20. Bertahan atau Menyerah?

21.9K 1.1K 150
                                    

Risa begitu senang tadi dokter mengatakan bayinya dalam kandungan sehat. Kandungannya sekarang sudah berusia 7 bulan, tak henti-hentinya Risa tersenyum sambil mengelus lembut perutnya yang membesar. Andaikan Rama yang mengantarkannya periksa pasti Risa sangat bahagia, tapi kenyataannya Donilah yang selalu menemani cek up meskipun kadang Doni menggerutu kesal saat mengantri karena ulah para bumil yang menjahilinya.

"Aduh tampan sekali, kamu kayak selebgram manurios. Ihhh, gemes." mereka mencubit kedua pipi Doni.

"Tolong dong kamu elus-elus perut saya, biar anak saya ganteng mirip kamu." Ini yang berbahaya, bisa memunculkan pertikaian. Lihat saja para suami bumil itu melirik Doni dengan tatapan sengit. Ya jelas mereka kesal, mereka yang udah capek-capek bantuin bikin dedek bayi malah istrinya kepingin anaknya mirip Doni.

"I-iya tante." Doni menggaruk tengkuknya merasa kikuk.

"Jangan panggil tante dong ah. Panggil neng gelis aja biar akrab ya." tante girang itu mengedipkan mata centilnya ke arah Doni. Dia dibuat pusing melihat tingkah para bumil jaman +62

"Emm itu cewek disamping, istrimu?"

Dengan lantang Doni menjawab. "Iya betul, saya suaminya." Sambil mengelus-elus perut buncit Risa. Seketika mata Risa melotot, enak saja ngaku-ngaku sembarangan. Risa menyikut perut Doni, tapi dia hanya membalas memberikan cengiran kuda.

Risa menghela nafas, setidaknya dengan pengakuan Doni dia tidak akan malu karena memeriksakan kandungan tanpa didampingi suami. Risa begitu beruntung memiliki sahabat baik seperti Doni yang siap siaga membantunya dengan sukarela, padahal suami Risa saja sama sekali tidak peduli.

"Makasih ya don untuk hari ini." Sebenarnya setelah pergi ke dokter kandungan Doni ingin mengajak Risa jalan-jalan melihat pemandangan, tapi Risa menolak memilih untuk langsung pulang kerumah. Doni yakin selama Risa menikah hidup bersama anak manja itu dia tidak pernah diajak keluar untuk sekedar mencari hiburan.

"Yoi." Doni tersenyum ramah. "Yaudah gua pulang, ntar kalau butuh apapun tinggal calling gua aja."

"Heem."

Risa berjalan masuk ke dalam rumah, langkahnya terhenti ketika dia melihat Rama bersama Nafisya di ruang tamu sedang mengerjakan sesuatu. Rupanya Rama memanfaatkan kepergian Risa ke dokter agar dia bisa leluasa mendatangkan Fisya ke rumah ini, lagi-lagi Risa merasa kecolongan. Dia bersembunyi dari balik tembok, Risa memilih mengintip daripada dia terang-terangan menampakkan dirinya yang akan merusak suasana dan pada akhirnya dialah yang kena kemurkaan Rama.
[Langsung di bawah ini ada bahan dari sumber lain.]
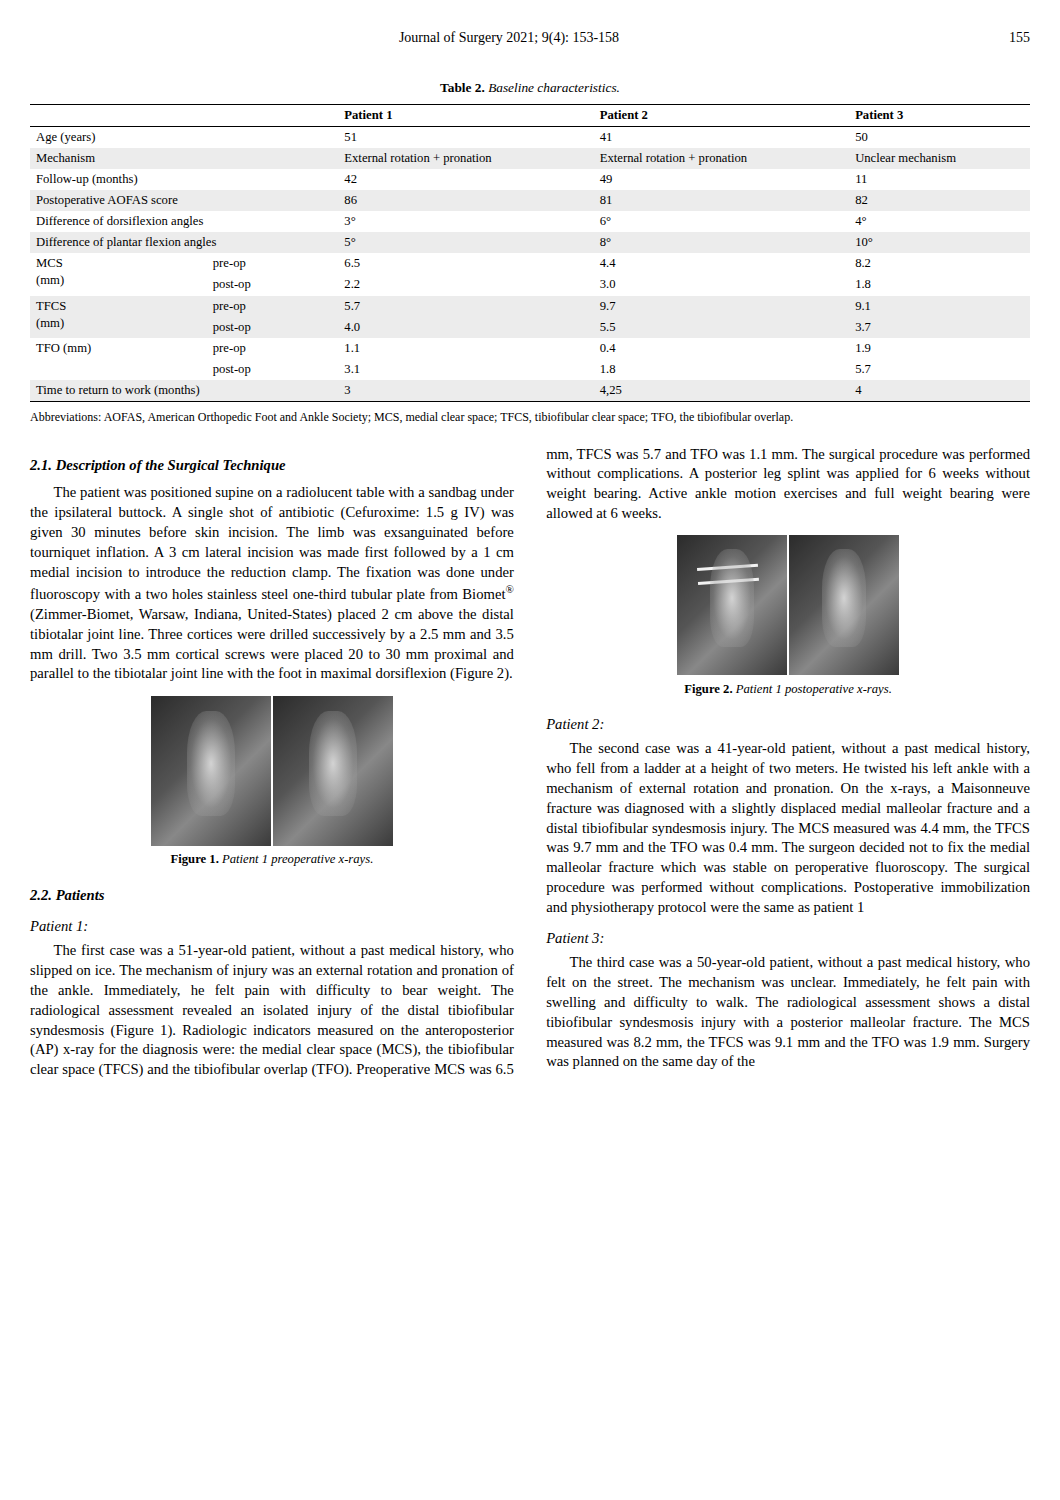Journal of Surgery 2021; 9(4): 153-158
155
Table 2. Baseline characteristics.
| | Patient 1 | Patient 2 | Patient 3 |
| --- | --- | --- | --- |
| Age (years) | 51 | 41 | 50 |
| Mechanism | External rotation + pronation | External rotation + pronation | Unclear mechanism |
| Follow-up (months) | 42 | 49 | 11 |
| Postoperative AOFAS score | 86 | 81 | 82 |
| Difference of dorsiflexion angles | 3° | 6° | 4° |
| Difference of plantar flexion angles | 5° | 8° | 10° |
| MCS (mm) | pre-op | 6.5 | 4.4 | 8.2 |
| post-op | 2.2 | 3.0 | 1.8 |
| TFCS (mm) | pre-op | 5.7 | 9.7 | 9.1 |
| post-op | 4.0 | 5.5 | 3.7 |
| TFO (mm) | pre-op | 1.1 | 0.4 | 1.9 |
| post-op | 3.1 | 1.8 | 5.7 |
| Time to return to work (months) | 3 | 4,25 | 4 |
Abbreviations: AOFAS, American Orthopedic Foot and Ankle Society; MCS, medial clear space; TFCS, tibiofibular clear space; TFO, the tibiofibular overlap.
2.1. Description of the Surgical Technique
The patient was positioned supine on a radiolucent table with a sandbag under the ipsilateral buttock. A single shot of antibiotic (Cefuroxime: 1.5 g IV) was given 30 minutes before skin incision. The limb was exsanguinated before tourniquet inflation. A 3 cm lateral incision was made first followed by a 1 cm medial incision to introduce the reduction clamp. The fixation was done under fluoroscopy with a two holes stainless steel one-third tubular plate from Biomet® (Zimmer-Biomet, Warsaw, Indiana, United-States) placed 2 cm above the distal tibiotalar joint line. Three cortices were drilled successively by a 2.5 mm and 3.5 mm drill. Two 3.5 mm cortical screws were placed 20 to 30 mm proximal and parallel to the tibiotalar joint line with the foot in maximal dorsiflexion (Figure 2).
Figure 1. Patient 1 preoperative x-rays.
2.2. Patients
Patient 1:
The first case was a 51-year-old patient, without a past medical history, who slipped on ice. The mechanism of injury was an external rotation and pronation of the ankle. Immediately, he felt pain with difficulty to bear weight. The radiological assessment revealed an isolated injury of the distal tibiofibular syndesmosis (Figure 1). Radiologic indicators measured on the anteroposterior (AP) x-ray for the diagnosis were: the medial clear space (MCS), the tibiofibular clear space (TFCS) and the tibiofibular overlap (TFO). Preoperative MCS was 6.5 mm, TFCS was 5.7 and TFO was 1.1 mm. The surgical procedure was performed without complications. A posterior leg splint was applied for 6 weeks without weight bearing. Active ankle motion exercises and full weight bearing were allowed at 6 weeks.
Figure 2. Patient 1 postoperative x-rays.
Patient 2:
The second case was a 41-year-old patient, without a past medical history, who fell from a ladder at a height of two meters. He twisted his left ankle with a mechanism of external rotation and pronation. On the x-rays, a Maisonneuve fracture was diagnosed with a slightly displaced medial malleolar fracture and a distal tibiofibular syndesmosis injury. The MCS measured was 4.4 mm, the TFCS was 9.7 mm and the TFO was 0.4 mm. The surgeon decided not to fix the medial malleolar fracture which was stable on peroperative fluoroscopy. The surgical procedure was performed without complications. Postoperative immobilization and physiotherapy protocol were the same as patient 1
Patient 3:
The third case was a 50-year-old patient, without a past medical history, who felt on the street. The mechanism was unclear. Immediately, he felt pain with swelling and difficulty to walk. The radiological assessment shows a distal tibiofibular syndesmosis injury with a posterior malleolar fracture. The MCS measured was 8.2 mm, the TFCS was 9.1 mm and the TFO was 1.9 mm. Surgery was planned on the same day of the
"Jawaban kamu salah Rama." Fisya dengan otaknya yang pintar itu meneliti seluruh tugas Rama. "Ini seharusnya dikali 5 trus yang ini akar pangkat 2. Aku lihat jawaban kamu banyak yang salah loh."

"Aku benahi lagi sya." sahut Rama.

Fisya menggenggam tangan Rama. "Kenapa Ram? Aku tau kamu ada masalah, nggak biasanya kamu ngerjain tugas kurang teliti begini. Pasti ada yang mengganggu pikiranmu, cerita sama aku Ram." ucapnya lembut.

Rama menghela nafas lelah, kekasihnya itu selalu tau apa yang sedang dia rasakan. "Aku merasa bersalah atas kematian Oma, aku tidak bisa memaafkan diriku sendiri sya."

"Ram, hidup dan matinya seseorang itu sudah digariskan oleh Tuhan. Kita tidak punya kuasa ikut andil dalam kehendaknya, jadi kamu jangan menyalahkan dirimu sendiri. Oma sekarang sudah tenang di surga, kalau kamu rindu Oma kamu berdoa kepada Tuhan. Aku yakin Oma pasti nggak suka liat cucunya sedih, oleh karena itu kita harus menjalani hidup ini lebih baik dari sebelumnya."

Rama tersenyum mendengar penuturan Nafisya yang membuat hatinya tenang seketika. Gadis lemah lembut disampingnya ini memang selalu mengerti situasi dan kondisinya. Dia selalu membuat perasaan Rama menjadi sejuk.